TASK:
Because the pictures are not wanted, reproduce the rest of the records below exactly as they stand.
--
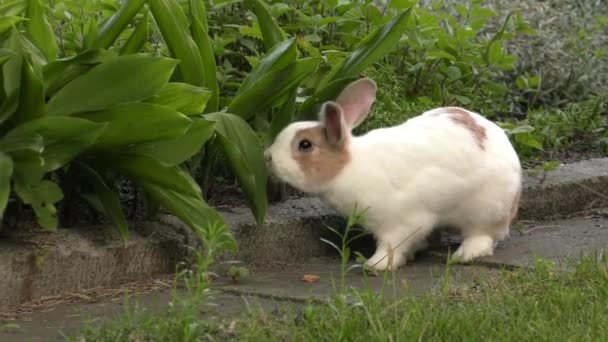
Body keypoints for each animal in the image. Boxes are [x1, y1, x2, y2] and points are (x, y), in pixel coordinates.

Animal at [264, 77, 520, 270]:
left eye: (305, 145)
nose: (267, 157)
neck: (349, 167)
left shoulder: (401, 222)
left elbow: (391, 245)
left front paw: (376, 266)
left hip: (485, 210)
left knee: (484, 235)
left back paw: (466, 254)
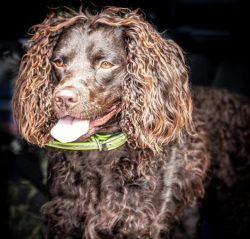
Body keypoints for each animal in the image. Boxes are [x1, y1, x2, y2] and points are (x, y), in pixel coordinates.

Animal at [12, 6, 250, 239]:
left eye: (105, 64)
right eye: (58, 62)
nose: (63, 98)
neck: (100, 160)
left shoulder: (139, 223)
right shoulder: (65, 219)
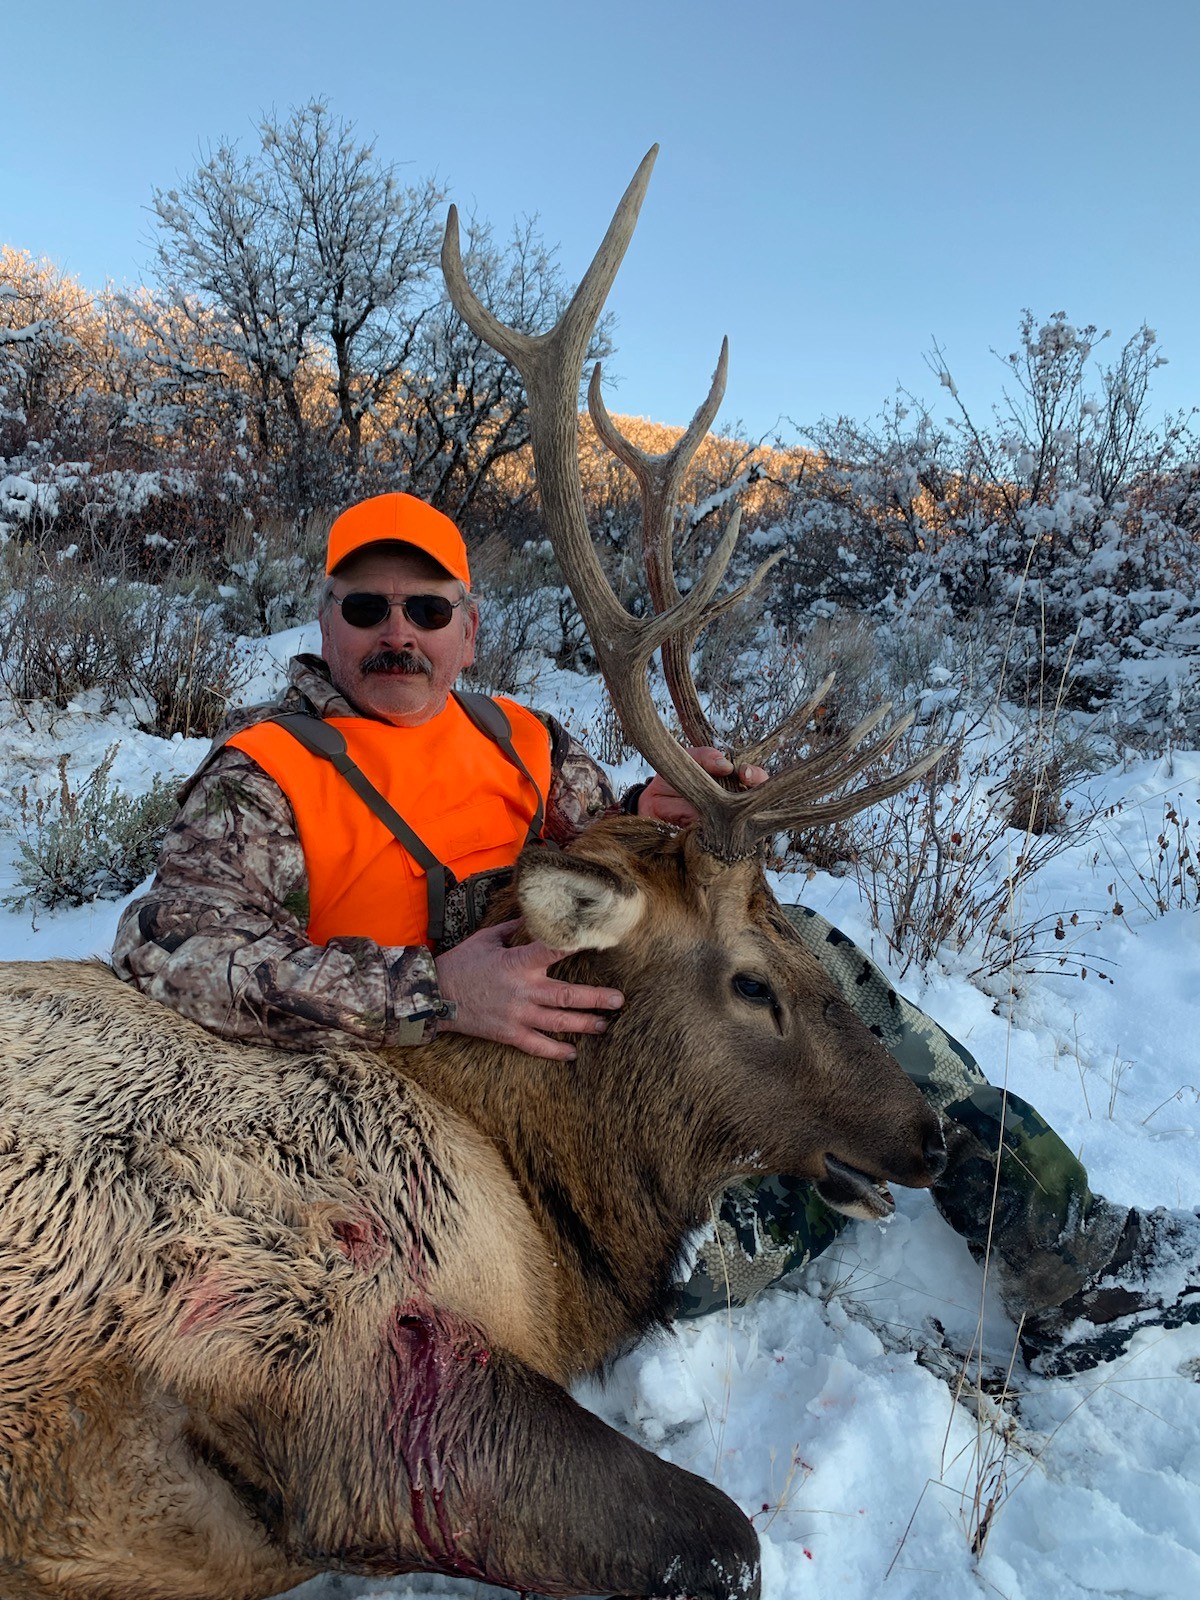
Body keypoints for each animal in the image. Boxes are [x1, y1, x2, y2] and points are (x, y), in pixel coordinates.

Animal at [0, 147, 946, 1600]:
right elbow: (719, 1535)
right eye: (753, 982)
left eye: (810, 938)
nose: (930, 1130)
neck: (547, 1214)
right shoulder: (315, 1319)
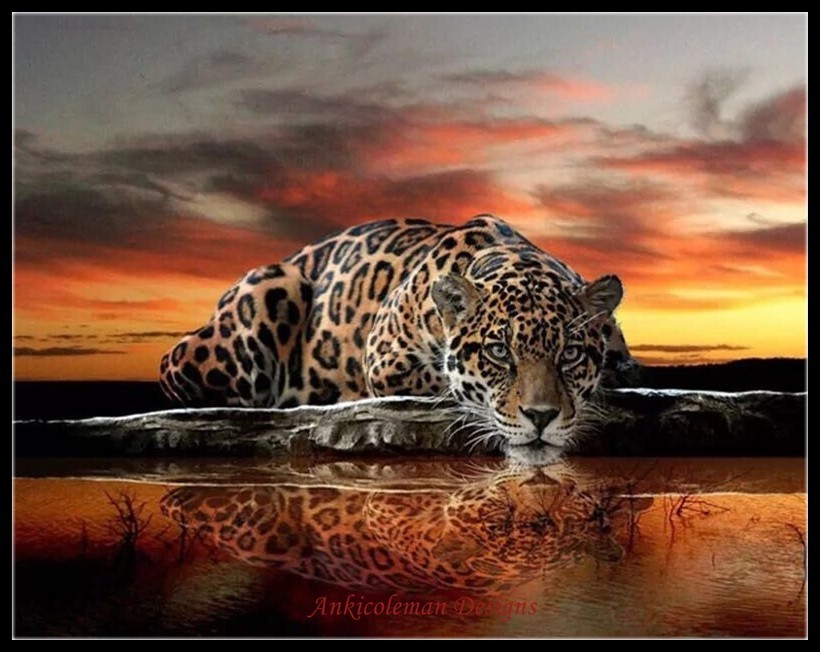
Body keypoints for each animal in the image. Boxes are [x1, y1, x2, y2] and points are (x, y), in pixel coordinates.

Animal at [160, 214, 637, 462]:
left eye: (570, 354)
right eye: (499, 353)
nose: (541, 417)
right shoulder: (385, 357)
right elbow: (444, 381)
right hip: (267, 292)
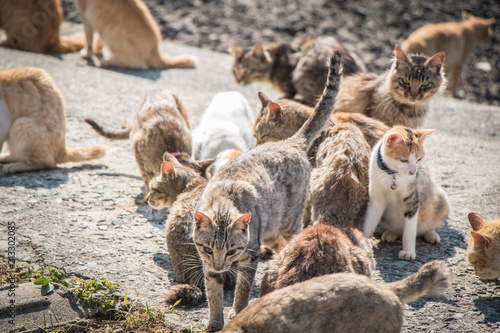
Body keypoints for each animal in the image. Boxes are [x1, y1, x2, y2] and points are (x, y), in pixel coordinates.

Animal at [193, 53, 342, 330]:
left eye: (231, 250)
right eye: (208, 250)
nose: (220, 265)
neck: (223, 201)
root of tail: (290, 142)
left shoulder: (249, 255)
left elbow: (242, 288)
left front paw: (238, 311)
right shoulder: (208, 265)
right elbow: (213, 293)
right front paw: (214, 321)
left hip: (289, 222)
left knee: (292, 243)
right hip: (272, 230)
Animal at [229, 35, 366, 105]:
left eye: (247, 71)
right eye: (234, 72)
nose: (238, 80)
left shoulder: (289, 83)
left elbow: (288, 94)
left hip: (303, 73)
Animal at [360, 126, 450, 260]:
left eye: (419, 159)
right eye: (403, 160)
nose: (413, 171)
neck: (392, 174)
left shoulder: (413, 197)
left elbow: (409, 230)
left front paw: (408, 251)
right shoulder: (376, 197)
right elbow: (370, 221)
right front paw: (364, 240)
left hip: (441, 201)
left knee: (428, 226)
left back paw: (431, 234)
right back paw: (391, 233)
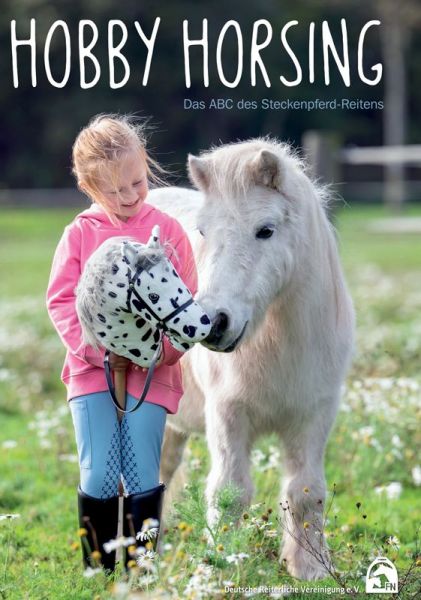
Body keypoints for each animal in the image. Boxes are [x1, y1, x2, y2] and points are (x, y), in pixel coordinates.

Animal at [146, 138, 352, 580]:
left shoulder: (313, 417)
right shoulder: (228, 416)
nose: (213, 323)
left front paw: (310, 568)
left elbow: (305, 491)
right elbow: (230, 492)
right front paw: (222, 564)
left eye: (265, 230)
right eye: (203, 231)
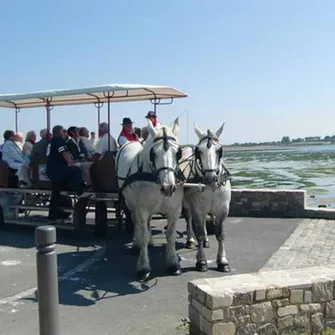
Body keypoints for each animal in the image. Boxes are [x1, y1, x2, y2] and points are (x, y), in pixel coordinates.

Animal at [115, 118, 184, 280]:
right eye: (153, 153)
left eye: (178, 153)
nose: (168, 188)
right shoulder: (141, 209)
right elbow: (144, 235)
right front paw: (143, 268)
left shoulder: (175, 210)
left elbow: (170, 235)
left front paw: (173, 264)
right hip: (131, 204)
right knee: (136, 222)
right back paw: (136, 245)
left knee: (148, 222)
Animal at [181, 123, 231, 272]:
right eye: (199, 151)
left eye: (219, 150)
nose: (210, 178)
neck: (211, 187)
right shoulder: (197, 209)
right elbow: (200, 234)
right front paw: (201, 261)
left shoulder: (223, 210)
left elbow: (220, 234)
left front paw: (222, 261)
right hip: (187, 205)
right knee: (189, 220)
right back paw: (190, 241)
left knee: (203, 223)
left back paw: (206, 242)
--
EXERCISE ANSWER:
Body keypoints for each animal in the image. Boxes are [x1, y1, x2, y2] and points are (x, y), in pixel coordinates.

Animal at [264, 77, 520, 270]:
left eye: (305, 145)
nose: (267, 157)
neck: (349, 167)
left shoulder: (401, 222)
left elbow: (391, 245)
left front paw: (376, 266)
left hip: (485, 210)
left knee: (484, 235)
left back paw: (466, 254)
Body keypoints for each animal in the image. Boxes are [x1, y1, x2, y2] and points are (x, y), in pixel coordinates.

Animal at [12, 6, 250, 239]:
left eye: (105, 64)
right eye: (58, 62)
nose: (63, 98)
neck: (100, 160)
left shoulder: (139, 223)
right shoulder: (65, 219)
Body keypoints for each animal in the image. Boxes are [x1, y1, x2, y2] and points are (x, y), in pixel coordinates.

Animal at [0, 147, 946, 1600]:
right elbow: (719, 1535)
right eye: (753, 982)
left eye: (810, 938)
nose: (930, 1130)
neck: (547, 1214)
right shoulder: (315, 1319)
Body keypoints for each animal in the image. Boxes are [x1, y1, x2, y2] and points are (x, y), in pixel coordinates.

Animal at [160, 214, 637, 462]:
left eye: (570, 354)
right eye: (499, 353)
nose: (541, 417)
right shoulder: (385, 357)
right elbow: (444, 381)
right hip: (267, 292)
Body keypoints for each animal in the image. Boxes are [x1, y1, x2, y2] and points are (x, y), in pixel coordinates.

Animal at [193, 53, 342, 330]:
left eye: (231, 250)
right eye: (208, 250)
nose: (220, 265)
neck: (223, 201)
root of tail: (290, 142)
left shoulder: (249, 255)
left elbow: (242, 288)
left front paw: (238, 311)
right shoulder: (208, 265)
right elbow: (213, 293)
right front paw: (214, 321)
left hip: (289, 222)
left knee: (292, 243)
right hip: (272, 230)
Animal at [229, 35, 366, 105]:
left eye: (247, 71)
right eye: (234, 72)
nose: (238, 80)
left shoulder: (289, 83)
left elbow: (288, 94)
left hip: (303, 73)
Animal at [360, 126, 450, 260]:
left eye: (419, 159)
right eye: (403, 160)
nose: (413, 171)
neck: (392, 174)
left shoulder: (413, 197)
left elbow: (409, 230)
left front paw: (408, 251)
right shoulder: (376, 197)
right elbow: (370, 221)
right front paw: (364, 240)
left hip: (441, 201)
left knee: (428, 226)
left back paw: (431, 234)
right back paw: (391, 233)
Body keypoints for each animal in the image. Boxes are [x1, y1, x2, y2] and points are (x, y), in pixel coordinates.

Animal at [146, 138, 352, 580]:
left shoulder: (313, 417)
right shoulder: (228, 416)
nose: (213, 323)
left front paw: (310, 568)
left elbow: (305, 491)
right elbow: (230, 492)
right front paw: (222, 564)
left eye: (265, 230)
right eye: (203, 231)
Body keypoints for each animal in the image. Boxes are [x1, y1, x2, y2] and points are (x, y), in pixel coordinates.

Animal at [115, 118, 184, 280]:
right eye: (153, 153)
left eye: (178, 153)
nose: (168, 188)
right shoulder: (141, 209)
right elbow: (144, 235)
right front paw: (143, 268)
left shoulder: (175, 210)
left elbow: (170, 235)
left front paw: (173, 264)
right hip: (131, 204)
right knee: (136, 222)
right back paw: (136, 245)
left knee: (148, 222)
Animal at [181, 123, 231, 272]:
right eye: (199, 151)
left eye: (219, 150)
nose: (210, 178)
neck: (211, 187)
right shoulder: (197, 209)
right elbow: (200, 234)
right front paw: (201, 261)
left shoulder: (223, 210)
left elbow: (220, 234)
left front paw: (222, 261)
right hip: (187, 205)
right knee: (189, 220)
right back paw: (190, 241)
left knee: (203, 223)
left back paw: (206, 242)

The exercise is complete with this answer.